But while it’s impossible for me not to place the weight of nostalgia and romanticism on what is, by all accounts, a fluffy movie, I can’t help but see that it’s also a flawed one. Much has been said over the years about director Richard Curtis’ erasure of Notting Hill’s large West Indian community, which is responsible for so many of the things that make the neighborhood special: the smell of jerk chicken wafting down All Saints Road from Jay Dees Catering; the gentle reggae drifting out of the few remaining record shops, once anchors of the area; and, of course, the throb of Notting Hill Carnival in August, which is so culturally significant it draws two million visitors each year to dance to jungle, dub, and dancehall. (Now Europe’s largest annual celebration of Black culture and Caribbean creativity, it was established in the wake of race riots in the 1950s following the police murder of an Antiguan-born carpenter.) Curtis has since said he regrets using an all-white cast in his love letter to the neighborhood.

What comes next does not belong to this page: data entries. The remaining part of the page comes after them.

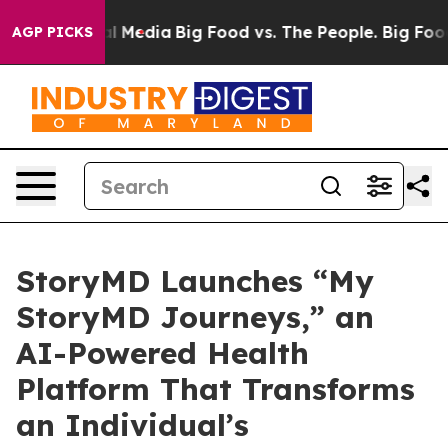
 on Social Media
Big Food vs. The People. Big Food’s 2
AGP PICKS
StoryMD Launches “My
StoryMD Journeys,” an
AI-Powered Health
Platform That Transforms
an Individual’s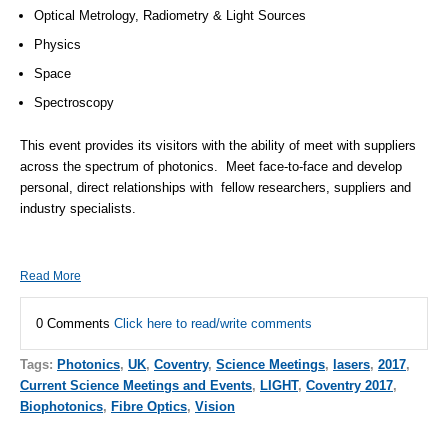
Optical Metrology, Radiometry & Light Sources
Physics
Space
Spectroscopy
This event provides its visitors with the ability of meet with suppliers
across the spectrum of photonics. Meet face-to-face and develop
personal, direct relationships with fellow researchers, suppliers and
industry specialists.
Read More
0 Comments
Click here to read/write comments
Tags:
Photonics
,
UK
,
Coventry
,
Science Meetings
,
lasers
,
2017
,
Current Science Meetings and Events
,
LIGHT
,
Coventry 2017
,
Biophotonics
,
Fibre Optics
,
Vision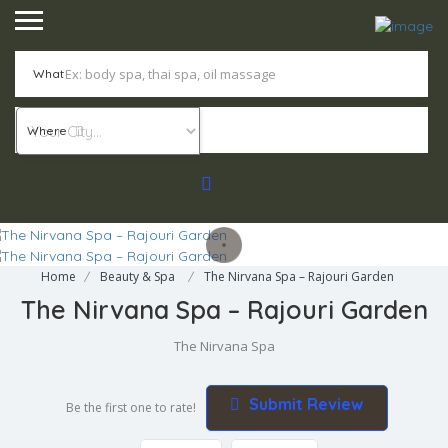
What
Where
Home
Beauty & Spa
The Nirvana Spa – Rajouri Garden
The Nirvana Spa – Rajouri Garden
The Nirvana Spa
Submit Review
Be the first one to rate!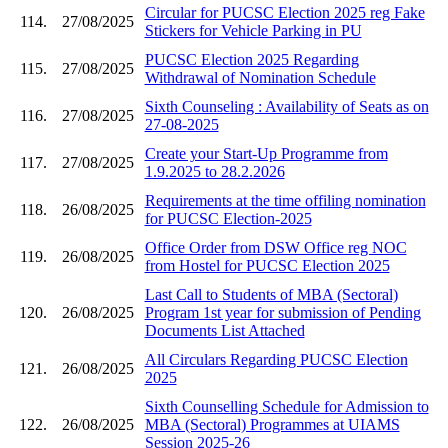
Circular for PUCSC Election 2025 reg Fake
114.
27/08/2025
Stickers for Vehicle Parking in PU
PUCSC Election 2025 Regarding
115.
27/08/2025
Withdrawal of Nomination Schedule
Sixth Counseling : Availability of Seats as on
116.
27/08/2025
27-08-2025
Create your Start-Up Programme from
117.
27/08/2025
1.9.2025 to 28.2.2026
Requirements at the time offiling nomination
118.
26/08/2025
for PUCSC Election-2025
Office Order from DSW Office reg NOC
119.
26/08/2025
from Hostel for PUCSC Election 2025
Last Call to Students of MBA (Sectoral)
120.
26/08/2025
Program 1st year for submission of Pending
Documents List Attached
All Circulars Regarding PUCSC Election
121.
26/08/2025
2025
Sixth Counselling Schedule for Admission to
122.
26/08/2025
MBA (Sectoral) Programmes at UIAMS
Session 2025-26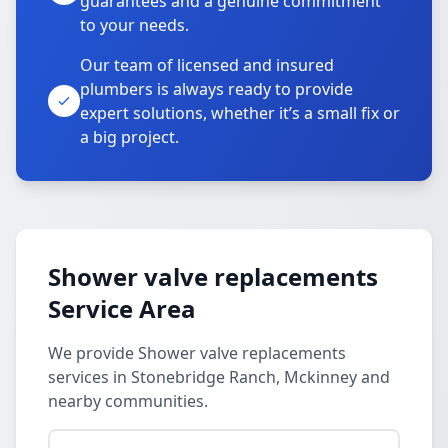
guarantees and a genuine commitment
to your needs.
Our team of licensed and insured
plumbers is always ready to provide
expert solutions, whether it’s a small fix or
a big project.
Shower valve replacements
Service Area
We provide Shower valve replacements
services in Stonebridge Ranch, Mckinney and
nearby communities.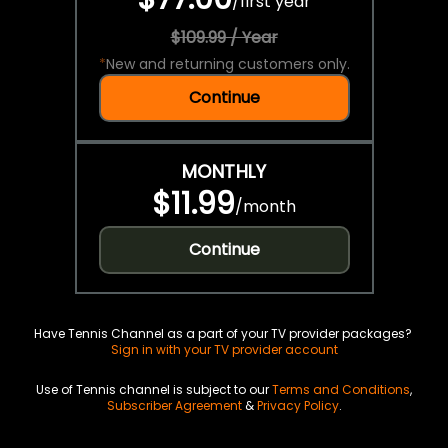
/
first year
$109.99 / Year
*
New and returning customers only.
Continue
MONTHLY
$11.99
/
month
Continue
Have Tennis Channel as a part of your TV provider packages?
Sign in with your TV provider account
Use of Tennis channel is subject to our
Terms and Conditions
,
Subscriber Agreement
&
Privacy Policy
.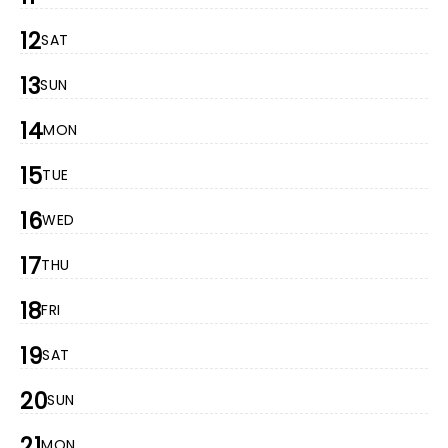
12
SAT
13
SUN
14
MON
15
TUE
16
WED
17
THU
18
FRI
19
SAT
20
SUN
21
MON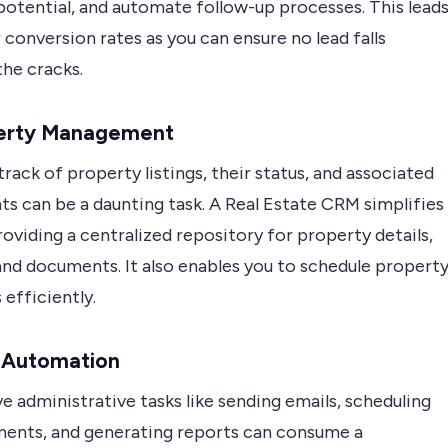
potential, and automate follow-up processes. This lead
 conversion rates as you can ensure no lead falls
the cracks.
perty Management
rack of property listings, their status, and associated
s can be a daunting task. A Real Estate CRM simplifies
roviding a centralized repository for property details,
and documents. It also enables you to schedule propert
efficiently.
k Automation
e administrative tasks like sending emails, scheduling
ents, and generating reports can consume a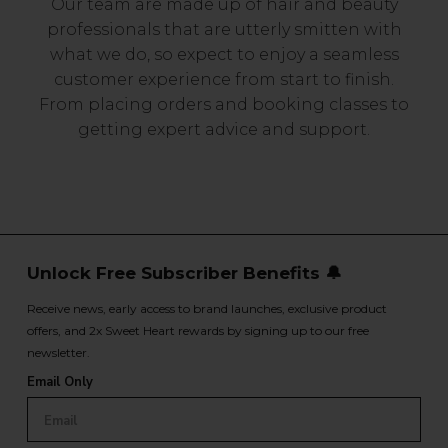
Our team are made up of hair and beauty
professionals that are utterly smitten with
what we do, so expect to enjoy a seamless
customer experience from start to finish.
From placing orders and booking classes to
getting expert advice and support.
Unlock Free Subscriber Benefits 🔔
Receive news, early access to brand launches, exclusive product
offers, and 2x Sweet Heart rewards by signing up to our free
newsletter.
Email Only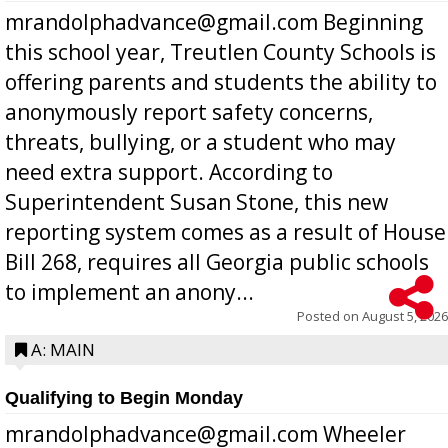
mrandolphadvance@gmail.com Beginning
this school year, Treutlen County Schools is
offering parents and students the ability to
anonymously report safety concerns,
threats, bullying, or a student who may
need extra support. According to
Superintendent Susan Stone, this new
reporting system comes as a result of House
Bill 268, requires all Georgia public schools
to implement an anony...
Posted on
August 5, 2026
A: MAIN
Qualifying to Begin Monday
mrandolphadvance@gmail.com Wheeler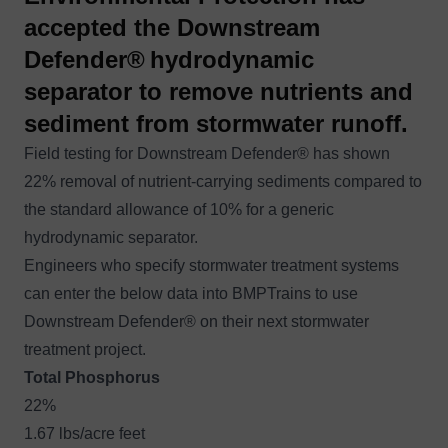
accepted the Downstream
Defender®
hydrodynamic
separator to remove nutrients and
sediment from stormwater runoff.
Field testing for Downstream Defender® has shown
22% removal of nutrient-carrying sediments compared to
the standard allowance of 10% for a generic
hydrodynamic separator.
Engineers who specify stormwater treatment systems
can enter the below data into BMPTrains to use
Downstream Defender®
on their next stormwater
treatment project.
Total Phosphorus
22%
1.67 lbs/acre feet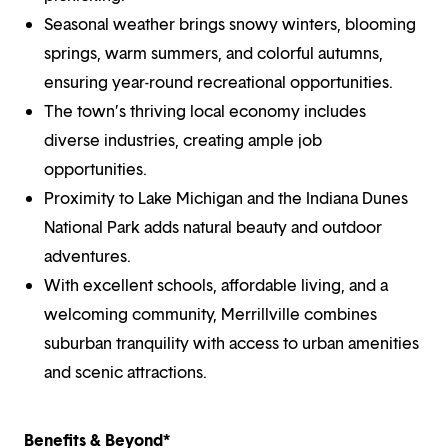
Seasonal weather brings snowy winters, blooming
springs, warm summers, and colorful autumns,
ensuring year-round recreational opportunities.
The town’s thriving local economy includes
diverse industries, creating ample job
opportunities.
Proximity to Lake Michigan and the Indiana Dunes
National Park adds natural beauty and outdoor
adventures.
With excellent schools, affordable living, and a
welcoming community, Merrillville combines
suburban tranquility with access to urban amenities
and scenic attractions.
Benefits & Beyond*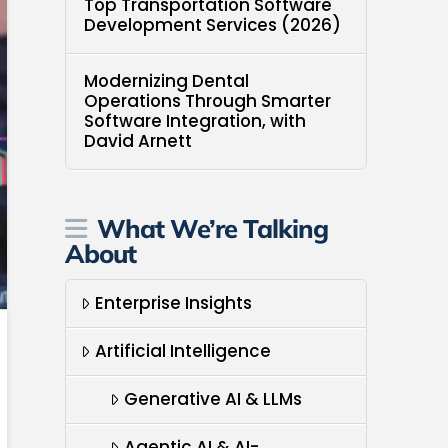
Top Transportation Software
Development Services (2026)
Modernizing Dental
Operations Through Smarter
Software Integration, with
David Arnett
What We’re Talking
About
Enterprise Insights
Artificial Intelligence
Generative AI & LLMs
Agentic AI & AI-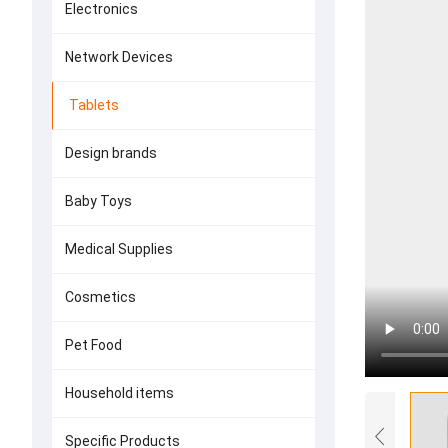
Electronics
Network Devices
Tablets
Design brands
Baby Toys
Medical Supplies
Cosmetics
Pet Food
Household items
Specific Products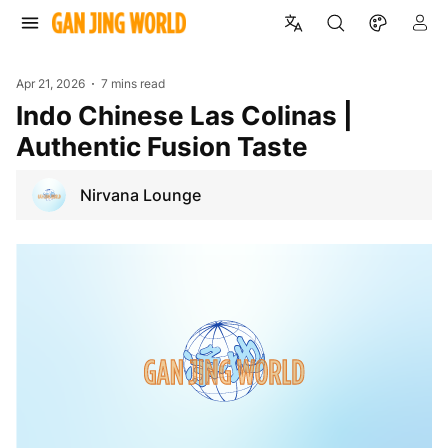
Apr 21, 2026
7 mins read
Indo Chinese Las Colinas |
Authentic Fusion Taste
Nirvana Lounge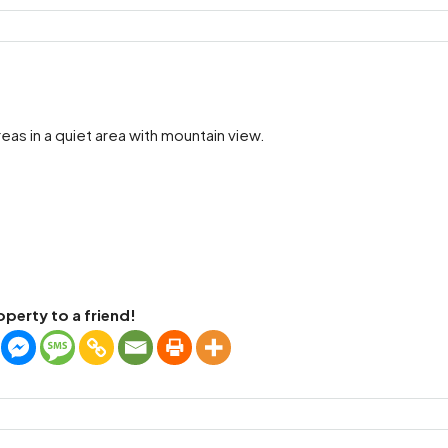
as in a quiet area with mountain view.
operty to a friend!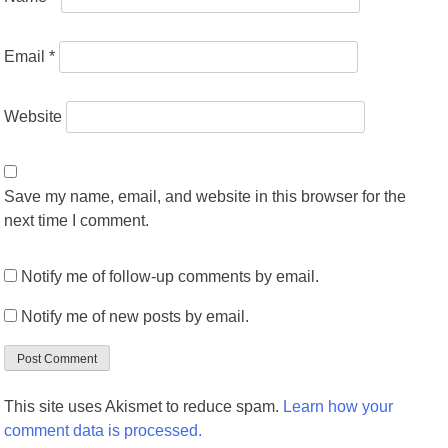
Email
*
Website
Save my name, email, and website in this browser for the
next time I comment.
Notify me of follow-up comments by email.
Notify me of new posts by email.
This site uses Akismet to reduce spam.
Learn how your
comment data is processed.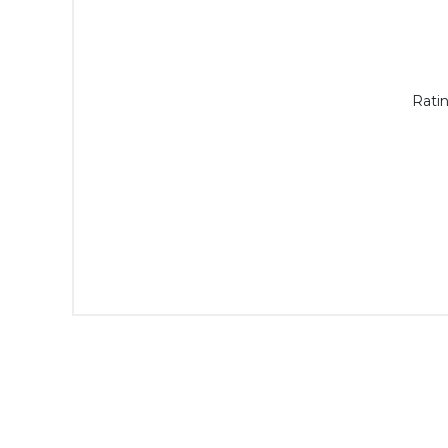
Ratin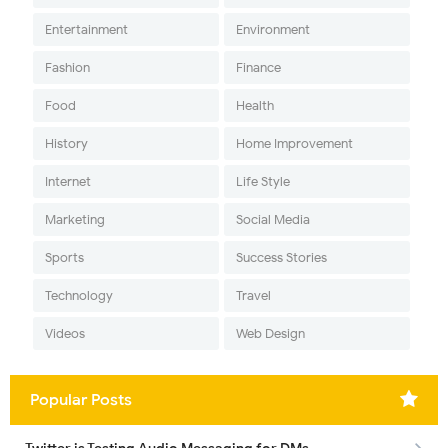
Entertainment
Environment
Fashion
Finance
Food
Health
History
Home Improvement
Internet
Life Style
Marketing
Social Media
Sports
Success Stories
Technology
Travel
Videos
Web Design
Popular Posts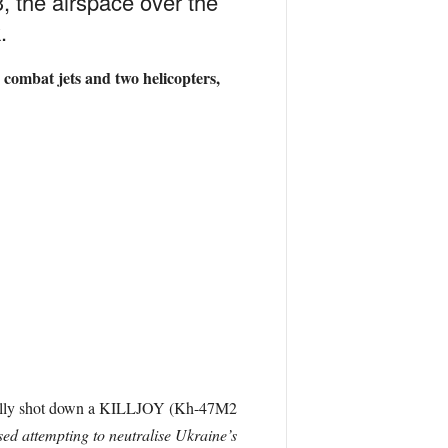
, the airspace over the
.
combat jets and two helicopters,
fully shot down a KILLJOY (
Kh-47M2
sed attempting to neutralise Ukraine’s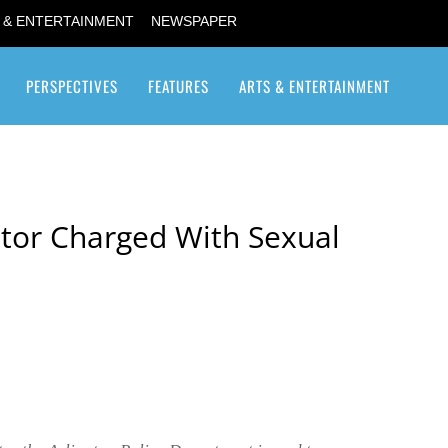
 & ENTERTAINMENT
NEWSPAPER
PERSPECTIVES
FEATURES
ARTS & ENTERTAINMENT
Transgender / Transsexual
tor Charged With Sexual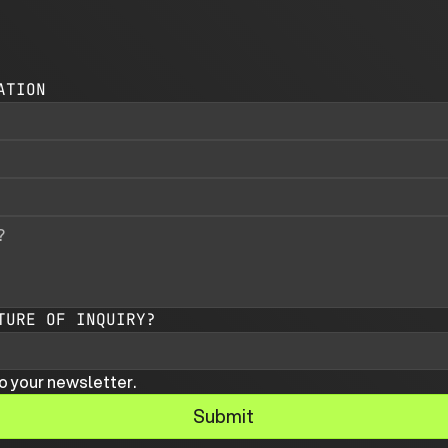
ATION
TURE OF INQUIRY?
o your newsletter.
Submit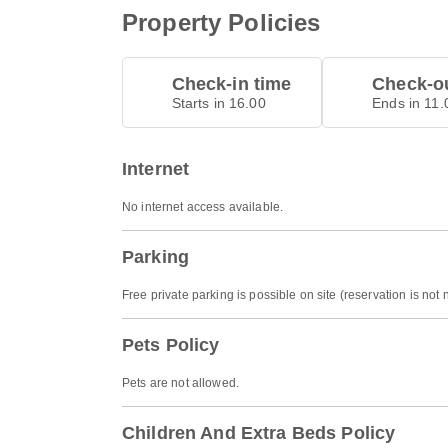
Property Policies
Check-in time
Check-ou
Starts in 16.00
Ends in 11.
Internet
No internet access available.
Parking
Free private parking is possible on site (reservation is not
Pets Policy
Pets are not allowed.
Children And Extra Beds Policy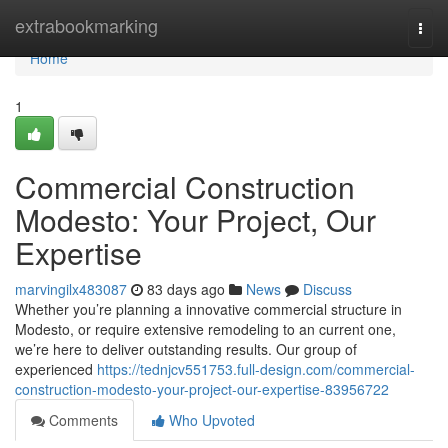
Home
extrabookmarking
Togg
navi
Home
1
Commercial Construction
Modesto: Your Project, Our
Expertise
marvingilx483087
83 days ago
News
Discuss
Whether you’re planning a innovative commercial structure in
Modesto, or require extensive remodeling to an current one,
we’re here to deliver outstanding results. Our group of
experienced
https://tednjcv551753.full-design.com/commercial-
construction-modesto-your-project-our-expertise-83956722
Comments
Who Upvoted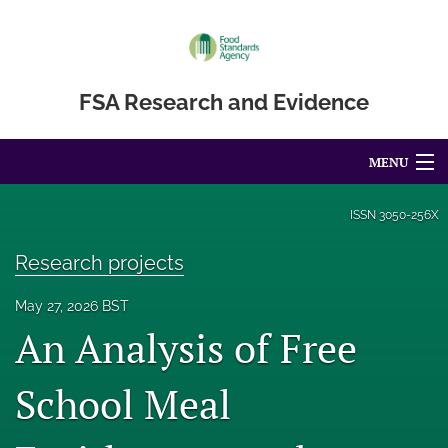
FSA Research and Evidence
MENU
Articles
ISSN
3050-256X
For Authors
Research projects
Editorial Board
May 27, 2026 BST
An Analysis of Free
About
Blog
School Meal
Accessibility Statement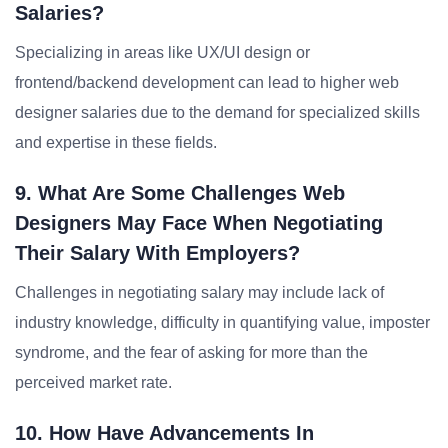
Salaries?
Specializing in areas like UX/UI design or
frontend/backend development can lead to higher web
designer salaries due to the demand for specialized skills
and expertise in these fields.
9. What Are Some Challenges Web
Designers May Face When Negotiating
Their Salary With Employers?
Challenges in negotiating salary may include lack of
industry knowledge, difficulty in quantifying value, imposter
syndrome, and the fear of asking for more than the
perceived market rate.
10. How Have Advancements In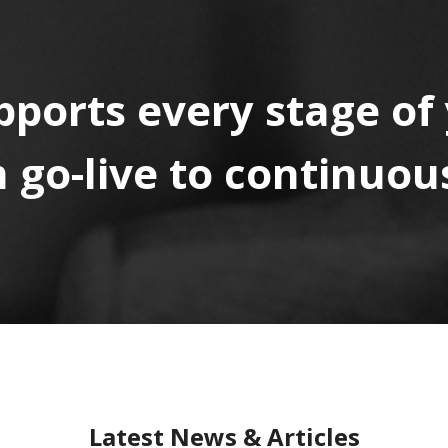
pports every stage of
go-live to continuous
Latest News & Articles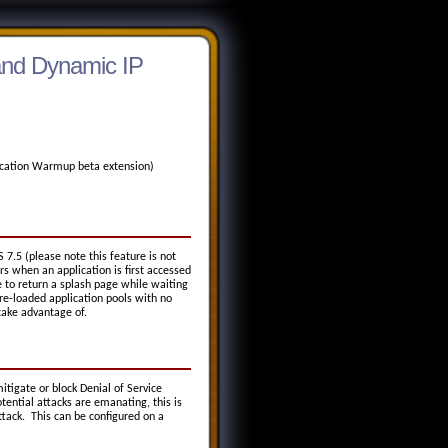
 and Dynamic IP
plication Warmup beta extension)
S 7.5 (please note this feature is not
rs when an application is first accessed
 to return a splash page while waiting
re-loaded application pools with no
take advantage of.
itigate or block Denial of Service
ential attacks are emanating, this is
ttack. This can be configured on a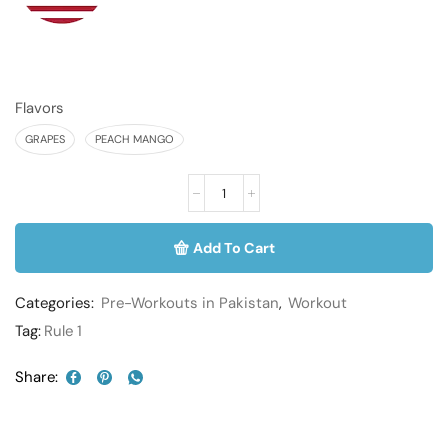
Flavors
GRAPES
PEACH MANGO
Add To Cart
Categories:
Pre-Workouts in Pakistan
,
Workout
Tag:
Rule 1
Share: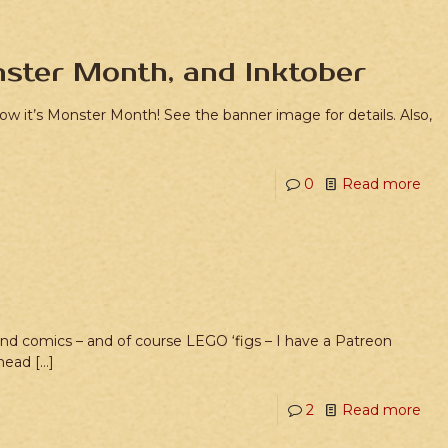
ster Month, and Inktober
 now it’s Monster Month! See the banner image for details. Also,
0
Read more
 and comics – and of course LEGO ‘figs – I have a Patreon
 head
[…]
2
Read more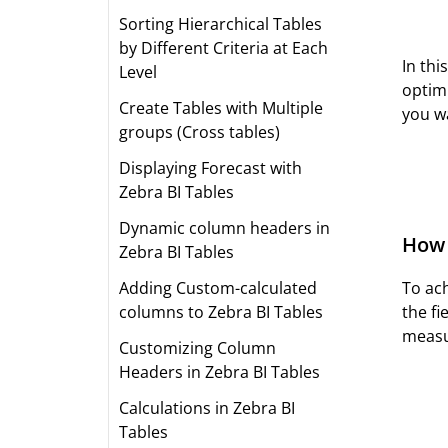
Sorting Hierarchical Tables
by Different Criteria at Each
In thi
Level
optimi
Create Tables with Multiple
you wa
groups (Cross tables)
Displaying Forecast with
Zebra BI Tables
Dynamic column headers in
How 
Zebra BI Tables
To ach
Adding Custom-calculated
the fi
columns to Zebra BI Tables
measu
Customizing Column
Headers in Zebra BI Tables
Calculations in Zebra BI
Tables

Even with this nagging at me as a viewer, I still find so much pleasure and comfort in watching this movie over and over. I’m now 35, the same age as Thacker when he loses control over his life and ends up cohabitating with a half-naked Welshman while pursuing an entirely unrealistic—and out of reach—relationship with a film star. Throughout the ups and downs of his year, Notting Hill remains a steady backdrop, the tattoo shop and the dodgy hairdresser and the market stalls of Portobello giving a loose sense of permanence as time inevitably passes and summer moves into fall, winter, and then spring. The movie serves the same purpose for me. Real life, with all its challenges, continues to ebb and flow, but the home of my childhood remains immortalized on screen, just as I remember it—a fleeting respite from the ever-changing unpredictability of adulthood.